Your assignment ▸ Give the records below again in full, exactly as written, but without any images.

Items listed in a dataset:

☆ ☆ ☆ ☆ ☆ ☆ ☆

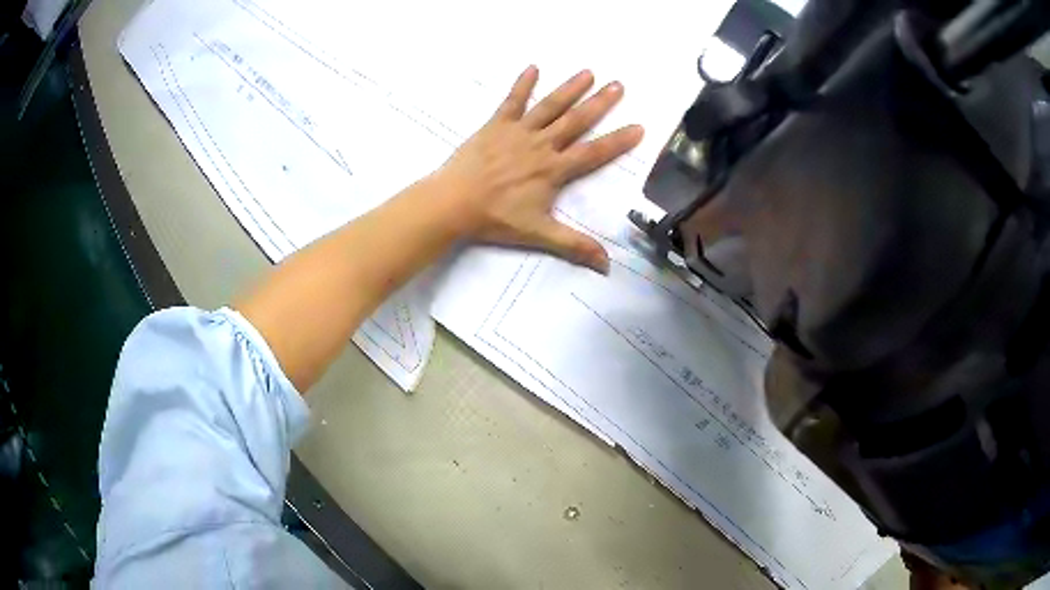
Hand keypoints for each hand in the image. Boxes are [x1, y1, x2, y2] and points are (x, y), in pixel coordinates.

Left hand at [436, 66, 643, 272]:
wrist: (454, 203)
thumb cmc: (496, 218)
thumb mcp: (539, 234)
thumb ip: (575, 245)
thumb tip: (608, 265)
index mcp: (554, 169)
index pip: (594, 153)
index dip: (618, 141)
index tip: (639, 126)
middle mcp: (541, 145)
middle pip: (576, 121)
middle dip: (600, 103)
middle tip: (619, 85)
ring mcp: (518, 132)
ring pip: (550, 106)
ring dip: (570, 88)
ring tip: (588, 72)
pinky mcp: (496, 125)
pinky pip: (512, 101)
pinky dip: (522, 84)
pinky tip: (532, 67)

☆ ☆ ☆ ☆ ☆ ☆ ☆

Answer to this task ▸
Hand keypoints for each hand in the image. Boxes are [x1, y1, x2, y2] and points are (x, y), in pixel coordinates.

Left hand at [436, 66, 643, 272]:
wrist: (454, 203)
thumb cmc: (496, 218)
thumb mcp: (539, 234)
thumb ip: (575, 245)
thumb tip: (608, 265)
index mcp: (554, 169)
index pip: (594, 153)
index dip: (618, 141)
index tip: (639, 126)
middle mcp: (541, 145)
middle pip: (576, 121)
middle dip: (600, 103)
middle tip: (619, 85)
ring mcp: (518, 132)
ring pip: (550, 106)
ring dip: (570, 88)
ring tip: (588, 72)
pinky mcp: (496, 125)
pinky pip: (512, 101)
pinky dip: (522, 84)
pinky tip: (532, 67)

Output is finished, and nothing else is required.